Report, from the records below, every line where the word "κάθετο" appears.

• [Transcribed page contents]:
=======

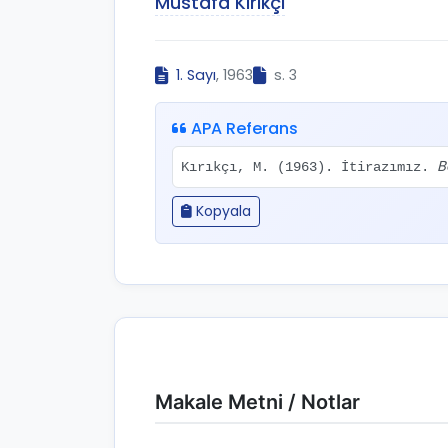
Mustafa Kırıkçı
1. Sayı
, 1963
s. 3
APA Referans
B
Kırıkçı, M. (1963). İtirazımız.
Kopyala
Makale Metni / Notlar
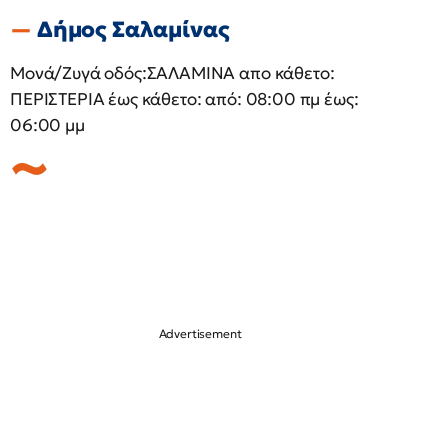
Δήμος Σαλαμίνας
Μονά/Ζυγά οδός:ΣΑΛΑΜΙΝΑ απο κάθετο:
ΠΕΡΙΣΤΕΡΙΑ έως κάθετο: από: 08:00 πμ έως:
06:00 μμ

=======

• [COMPLETED TASK]:
Μονά/Ζυγά οδός:ΣΑΛΑΜΙΝΑ απο κάθετο:
ΠΕΡΙΣΤΕΡΙΑ έως κάθετο: από: 08:00 πμ έως:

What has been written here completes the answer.